__EXERCISE BRIEF__:
In the entries below, reproduce verbatim the stretch of lines from the one containing "- [Fast Blender" through the one containing "- [BPSProxies: create", and output nothing else.

__RECORDS PROVIDED__:
━━━━
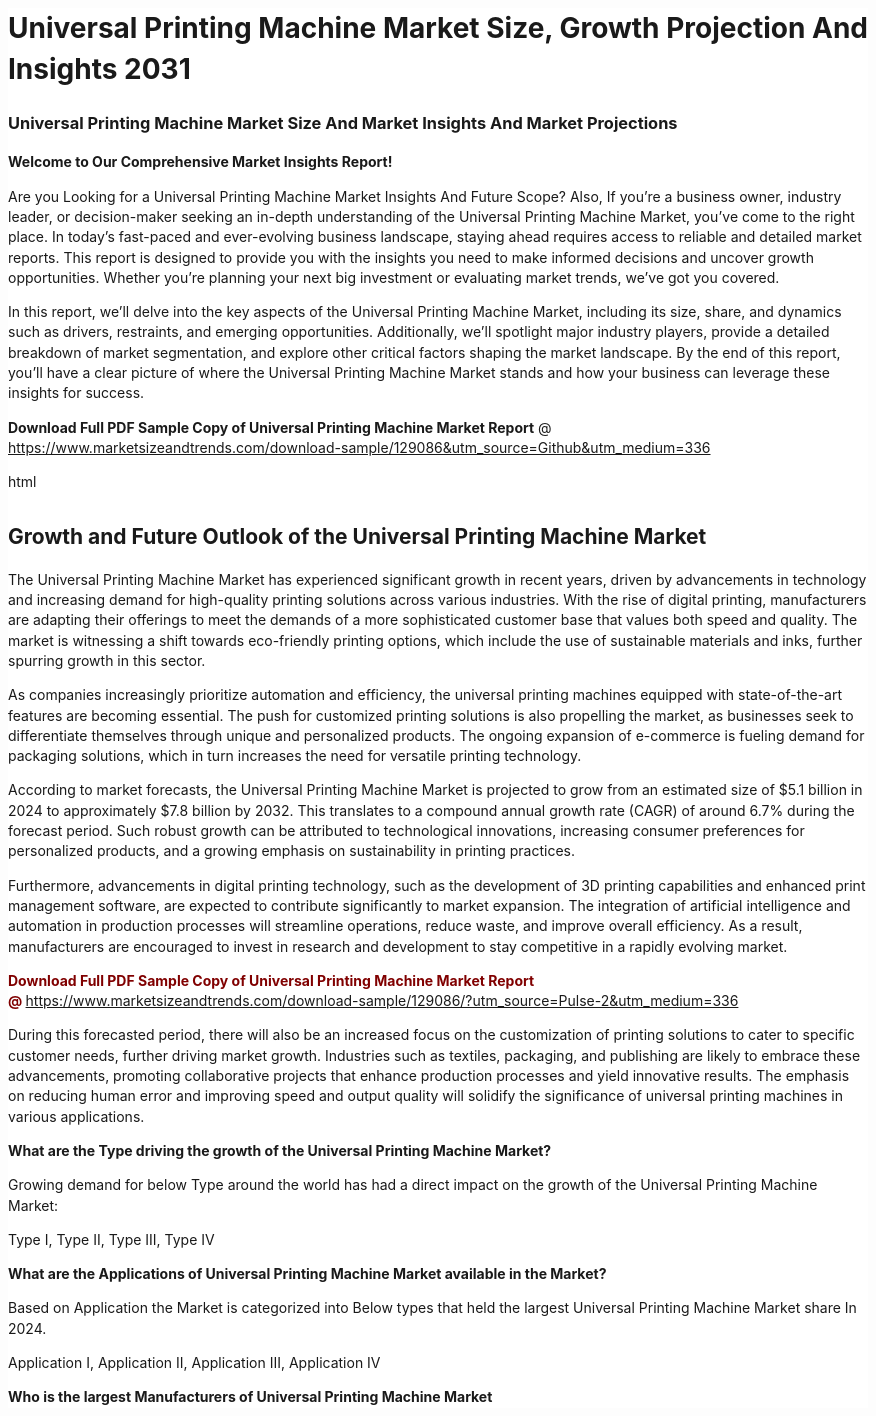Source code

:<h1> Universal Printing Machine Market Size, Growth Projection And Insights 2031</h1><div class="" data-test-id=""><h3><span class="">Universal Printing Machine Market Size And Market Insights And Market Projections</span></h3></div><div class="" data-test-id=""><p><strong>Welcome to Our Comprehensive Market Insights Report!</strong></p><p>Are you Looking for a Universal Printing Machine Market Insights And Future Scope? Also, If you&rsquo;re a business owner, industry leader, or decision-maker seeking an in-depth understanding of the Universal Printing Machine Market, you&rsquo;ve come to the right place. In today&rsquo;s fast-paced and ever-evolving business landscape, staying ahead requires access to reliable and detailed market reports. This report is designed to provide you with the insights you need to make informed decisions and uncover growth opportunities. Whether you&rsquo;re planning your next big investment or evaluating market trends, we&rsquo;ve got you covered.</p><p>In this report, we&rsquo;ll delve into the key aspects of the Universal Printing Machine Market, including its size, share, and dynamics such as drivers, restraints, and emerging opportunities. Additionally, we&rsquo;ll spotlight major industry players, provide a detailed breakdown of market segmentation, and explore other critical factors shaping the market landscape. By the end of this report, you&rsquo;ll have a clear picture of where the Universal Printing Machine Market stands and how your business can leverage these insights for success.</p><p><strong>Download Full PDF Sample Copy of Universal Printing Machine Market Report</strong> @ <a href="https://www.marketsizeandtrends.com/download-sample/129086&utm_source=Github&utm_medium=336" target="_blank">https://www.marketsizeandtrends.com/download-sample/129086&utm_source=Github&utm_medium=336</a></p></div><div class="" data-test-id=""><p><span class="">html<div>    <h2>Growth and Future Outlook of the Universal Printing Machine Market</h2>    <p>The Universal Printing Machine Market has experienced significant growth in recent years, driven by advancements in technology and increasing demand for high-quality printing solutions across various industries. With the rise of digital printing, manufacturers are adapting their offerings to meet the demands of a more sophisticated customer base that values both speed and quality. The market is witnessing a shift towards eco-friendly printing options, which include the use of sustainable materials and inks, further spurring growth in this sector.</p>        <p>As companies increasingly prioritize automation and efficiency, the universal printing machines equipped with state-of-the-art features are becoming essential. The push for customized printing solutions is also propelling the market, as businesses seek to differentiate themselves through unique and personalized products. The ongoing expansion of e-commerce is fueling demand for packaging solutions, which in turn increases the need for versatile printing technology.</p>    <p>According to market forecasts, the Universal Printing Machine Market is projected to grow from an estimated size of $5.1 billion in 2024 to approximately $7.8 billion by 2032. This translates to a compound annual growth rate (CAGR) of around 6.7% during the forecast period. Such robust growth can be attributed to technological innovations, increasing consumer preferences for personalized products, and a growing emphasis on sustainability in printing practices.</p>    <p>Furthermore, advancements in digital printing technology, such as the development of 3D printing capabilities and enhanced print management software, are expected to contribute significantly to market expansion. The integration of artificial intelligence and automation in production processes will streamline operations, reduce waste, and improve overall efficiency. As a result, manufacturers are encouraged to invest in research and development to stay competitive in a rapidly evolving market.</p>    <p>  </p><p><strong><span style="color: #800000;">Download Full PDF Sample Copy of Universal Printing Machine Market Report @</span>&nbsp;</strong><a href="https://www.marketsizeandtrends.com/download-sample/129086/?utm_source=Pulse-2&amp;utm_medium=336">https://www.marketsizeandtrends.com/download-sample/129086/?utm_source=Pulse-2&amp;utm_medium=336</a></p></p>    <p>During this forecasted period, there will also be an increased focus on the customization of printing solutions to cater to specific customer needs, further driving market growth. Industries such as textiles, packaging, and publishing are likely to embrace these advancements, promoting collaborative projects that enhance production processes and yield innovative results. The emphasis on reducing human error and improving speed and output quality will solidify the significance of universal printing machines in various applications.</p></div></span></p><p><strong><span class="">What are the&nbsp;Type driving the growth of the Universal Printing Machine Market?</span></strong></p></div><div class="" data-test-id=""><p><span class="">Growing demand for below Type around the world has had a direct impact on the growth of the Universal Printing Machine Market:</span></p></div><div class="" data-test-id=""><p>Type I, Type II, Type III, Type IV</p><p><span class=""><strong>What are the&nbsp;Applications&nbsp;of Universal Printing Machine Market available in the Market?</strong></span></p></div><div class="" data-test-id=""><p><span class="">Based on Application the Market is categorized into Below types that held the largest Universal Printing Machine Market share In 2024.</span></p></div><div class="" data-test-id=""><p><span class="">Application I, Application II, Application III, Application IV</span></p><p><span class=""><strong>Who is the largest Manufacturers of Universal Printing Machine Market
━━━━
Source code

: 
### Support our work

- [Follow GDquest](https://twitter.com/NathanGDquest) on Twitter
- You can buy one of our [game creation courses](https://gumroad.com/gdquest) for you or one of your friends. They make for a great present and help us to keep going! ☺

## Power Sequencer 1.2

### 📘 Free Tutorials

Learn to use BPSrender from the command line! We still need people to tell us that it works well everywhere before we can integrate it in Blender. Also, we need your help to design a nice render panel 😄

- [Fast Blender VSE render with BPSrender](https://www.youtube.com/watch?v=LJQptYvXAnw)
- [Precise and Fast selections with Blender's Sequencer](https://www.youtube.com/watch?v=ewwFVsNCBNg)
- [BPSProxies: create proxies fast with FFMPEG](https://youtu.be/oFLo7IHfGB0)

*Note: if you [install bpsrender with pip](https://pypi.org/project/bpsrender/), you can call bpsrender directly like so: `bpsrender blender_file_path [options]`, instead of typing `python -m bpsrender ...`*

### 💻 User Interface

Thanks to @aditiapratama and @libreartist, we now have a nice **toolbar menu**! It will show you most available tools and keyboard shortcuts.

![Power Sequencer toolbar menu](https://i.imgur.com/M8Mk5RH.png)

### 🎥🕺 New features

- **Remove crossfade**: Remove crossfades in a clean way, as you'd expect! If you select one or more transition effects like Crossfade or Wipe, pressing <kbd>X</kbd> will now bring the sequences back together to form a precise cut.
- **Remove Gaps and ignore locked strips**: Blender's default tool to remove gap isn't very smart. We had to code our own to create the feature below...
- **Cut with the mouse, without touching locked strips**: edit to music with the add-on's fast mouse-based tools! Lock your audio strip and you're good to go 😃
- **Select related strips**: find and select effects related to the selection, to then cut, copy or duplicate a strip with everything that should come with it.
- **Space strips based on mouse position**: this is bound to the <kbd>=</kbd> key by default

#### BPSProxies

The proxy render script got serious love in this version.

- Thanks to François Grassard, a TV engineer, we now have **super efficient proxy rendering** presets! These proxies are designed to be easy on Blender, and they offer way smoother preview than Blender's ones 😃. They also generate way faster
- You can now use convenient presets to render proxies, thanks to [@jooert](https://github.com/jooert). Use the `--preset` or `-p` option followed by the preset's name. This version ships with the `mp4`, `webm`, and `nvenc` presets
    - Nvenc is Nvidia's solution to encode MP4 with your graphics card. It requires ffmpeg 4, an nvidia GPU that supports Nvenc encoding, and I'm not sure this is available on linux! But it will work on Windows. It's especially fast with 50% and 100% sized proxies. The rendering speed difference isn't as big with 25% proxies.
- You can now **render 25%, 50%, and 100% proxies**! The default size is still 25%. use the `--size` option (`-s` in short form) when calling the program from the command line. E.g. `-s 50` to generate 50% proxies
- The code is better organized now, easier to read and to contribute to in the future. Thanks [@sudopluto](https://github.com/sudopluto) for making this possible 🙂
━━━━
__TASK OUTPUT__:
- [Fast Blender VSE render with BPSrender](https://www.youtube.com/watch?v=LJQptYvXAnw)
- [Precise and Fast selections with Blender's Sequencer](https://www.youtube.com/watch?v=ewwFVsNCBNg)
- [BPSProxies: create proxies fast with FFMPEG](https://youtu.be/oFLo7IHfGB0)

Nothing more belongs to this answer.